◆ **Your task**
Reproduce every line of the material below, with no changes.

◆ **Data extract**
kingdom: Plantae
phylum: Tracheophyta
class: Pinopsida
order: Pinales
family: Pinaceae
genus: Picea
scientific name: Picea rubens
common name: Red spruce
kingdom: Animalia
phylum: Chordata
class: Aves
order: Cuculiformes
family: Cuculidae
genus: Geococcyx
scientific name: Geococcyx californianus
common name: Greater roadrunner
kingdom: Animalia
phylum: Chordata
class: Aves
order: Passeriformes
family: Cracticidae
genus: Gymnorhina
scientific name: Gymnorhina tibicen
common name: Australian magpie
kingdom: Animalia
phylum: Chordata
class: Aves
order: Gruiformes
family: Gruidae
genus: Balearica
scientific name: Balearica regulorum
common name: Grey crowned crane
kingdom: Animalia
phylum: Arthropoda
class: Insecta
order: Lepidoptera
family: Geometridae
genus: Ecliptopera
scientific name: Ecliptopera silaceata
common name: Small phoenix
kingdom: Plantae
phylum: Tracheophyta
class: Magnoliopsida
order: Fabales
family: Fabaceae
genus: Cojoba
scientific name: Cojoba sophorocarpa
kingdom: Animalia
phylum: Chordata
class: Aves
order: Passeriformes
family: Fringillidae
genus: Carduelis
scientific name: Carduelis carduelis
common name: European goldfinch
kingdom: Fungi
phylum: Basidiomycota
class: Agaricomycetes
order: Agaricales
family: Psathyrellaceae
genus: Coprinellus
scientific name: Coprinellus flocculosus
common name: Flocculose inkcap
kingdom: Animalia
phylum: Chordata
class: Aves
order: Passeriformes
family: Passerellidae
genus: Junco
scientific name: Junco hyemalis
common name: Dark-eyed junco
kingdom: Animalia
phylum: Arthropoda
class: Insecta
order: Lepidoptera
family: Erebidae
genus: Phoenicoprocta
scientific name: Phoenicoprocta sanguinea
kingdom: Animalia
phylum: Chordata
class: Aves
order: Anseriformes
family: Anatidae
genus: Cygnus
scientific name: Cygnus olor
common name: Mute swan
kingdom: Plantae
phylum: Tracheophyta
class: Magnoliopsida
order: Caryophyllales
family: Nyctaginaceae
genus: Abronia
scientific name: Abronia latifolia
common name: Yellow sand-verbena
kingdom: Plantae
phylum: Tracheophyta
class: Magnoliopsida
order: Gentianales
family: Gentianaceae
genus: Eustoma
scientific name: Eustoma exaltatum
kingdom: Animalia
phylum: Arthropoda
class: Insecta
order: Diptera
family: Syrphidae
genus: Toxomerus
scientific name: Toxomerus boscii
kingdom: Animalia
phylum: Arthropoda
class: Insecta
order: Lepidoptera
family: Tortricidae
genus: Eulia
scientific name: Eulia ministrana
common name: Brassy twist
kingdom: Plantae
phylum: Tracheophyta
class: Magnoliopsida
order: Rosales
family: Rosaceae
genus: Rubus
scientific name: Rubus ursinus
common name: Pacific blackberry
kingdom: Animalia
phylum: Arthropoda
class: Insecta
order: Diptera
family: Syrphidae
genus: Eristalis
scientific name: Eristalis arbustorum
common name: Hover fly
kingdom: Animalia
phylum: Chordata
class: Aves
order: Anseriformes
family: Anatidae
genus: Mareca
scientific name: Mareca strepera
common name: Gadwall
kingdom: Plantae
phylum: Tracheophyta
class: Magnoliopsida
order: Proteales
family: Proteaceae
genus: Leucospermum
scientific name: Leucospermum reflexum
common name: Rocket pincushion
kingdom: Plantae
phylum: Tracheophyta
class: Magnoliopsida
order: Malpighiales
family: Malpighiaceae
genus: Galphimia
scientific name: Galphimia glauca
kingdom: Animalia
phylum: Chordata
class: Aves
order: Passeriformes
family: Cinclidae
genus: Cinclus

◆ **Correct output**
kingdom: Plantae
phylum: Tracheophyta
class: Pinopsida
order: Pinales
family: Pinaceae
genus: Picea
scientific name: Picea rubens
common name: Red spruce
kingdom: Animalia
phylum: Chordata
class: Aves
order: Cuculiformes
family: Cuculidae
genus: Geococcyx
scientific name: Geococcyx californianus
common name: Greater roadrunner
kingdom: Animalia
phylum: Chordata
class: Aves
order: Passeriformes
family: Cracticidae
genus: Gymnorhina
scientific name: Gymnorhina tibicen
common name: Australian magpie
kingdom: Animalia
phylum: Chordata
class: Aves
order: Gruiformes
family: Gruidae
genus: Balearica
scientific name: Balearica regulorum
common name: Grey crowned crane
kingdom: Animalia
phylum: Arthropoda
class: Insecta
order: Lepidoptera
family: Geometridae
genus: Ecliptopera
scientific name: Ecliptopera silaceata
common name: Small phoenix
kingdom: Plantae
phylum: Tracheophyta
class: Magnoliopsida
order: Fabales
family: Fabaceae
genus: Cojoba
scientific name: Cojoba sophorocarpa
kingdom: Animalia
phylum: Chordata
class: Aves
order: Passeriformes
family: Fringillidae
genus: Carduelis
scientific name: Carduelis carduelis
common name: European goldfinch
kingdom: Fungi
phylum: Basidiomycota
class: Agaricomycetes
order: Agaricales
family: Psathyrellaceae
genus: Coprinellus
scientific name: Coprinellus flocculosus
common name: Flocculose inkcap
kingdom: Animalia
phylum: Chordata
class: Aves
order: Passeriformes
family: Passerellidae
genus: Junco
scientific name: Junco hyemalis
common name: Dark-eyed junco
kingdom: Animalia
phylum: Arthropoda
class: Insecta
order: Lepidoptera
family: Erebidae
genus: Phoenicoprocta
scientific name: Phoenicoprocta sanguinea
kingdom: Animalia
phylum: Chordata
class: Aves
order: Anseriformes
family: Anatidae
genus: Cygnus
scientific name: Cygnus olor
common name: Mute swan
kingdom: Plantae
phylum: Tracheophyta
class: Magnoliopsida
order: Caryophyllales
family: Nyctaginaceae
genus: Abronia
scientific name: Abronia latifolia
common name: Yellow sand-verbena
kingdom: Plantae
phylum: Tracheophyta
class: Magnoliopsida
order: Gentianales
family: Gentianaceae
genus: Eustoma
scientific name: Eustoma exaltatum
kingdom: Animalia
phylum: Arthropoda
class: Insecta
order: Diptera
family: Syrphidae
genus: Toxomerus
scientific name: Toxomerus boscii
kingdom: Animalia
phylum: Arthropoda
class: Insecta
order: Lepidoptera
family: Tortricidae
genus: Eulia
scientific name: Eulia ministrana
common name: Brassy twist
kingdom: Plantae
phylum: Tracheophyta
class: Magnoliopsida
order: Rosales
family: Rosaceae
genus: Rubus
scientific name: Rubus ursinus
common name: Pacific blackberry
kingdom: Animalia
phylum: Arthropoda
class: Insecta
order: Diptera
family: Syrphidae
genus: Eristalis
scientific name: Eristalis arbustorum
common name: Hover fly
kingdom: Animalia
phylum: Chordata
class: Aves
order: Anseriformes
family: Anatidae
genus: Mareca
scientific name: Mareca strepera
common name: Gadwall
kingdom: Plantae
phylum: Tracheophyta
class: Magnoliopsida
order: Proteales
family: Proteaceae
genus: Leucospermum
scientific name: Leucospermum reflexum
common name: Rocket pincushion
kingdom: Plantae
phylum: Tracheophyta
class: Magnoliopsida
order: Malpighiales
family: Malpighiaceae
genus: Galphimia
scientific name: Galphimia glauca
kingdom: Animalia
phylum: Chordata
class: Aves
order: Passeriformes
family: Cinclidae
genus: Cinclus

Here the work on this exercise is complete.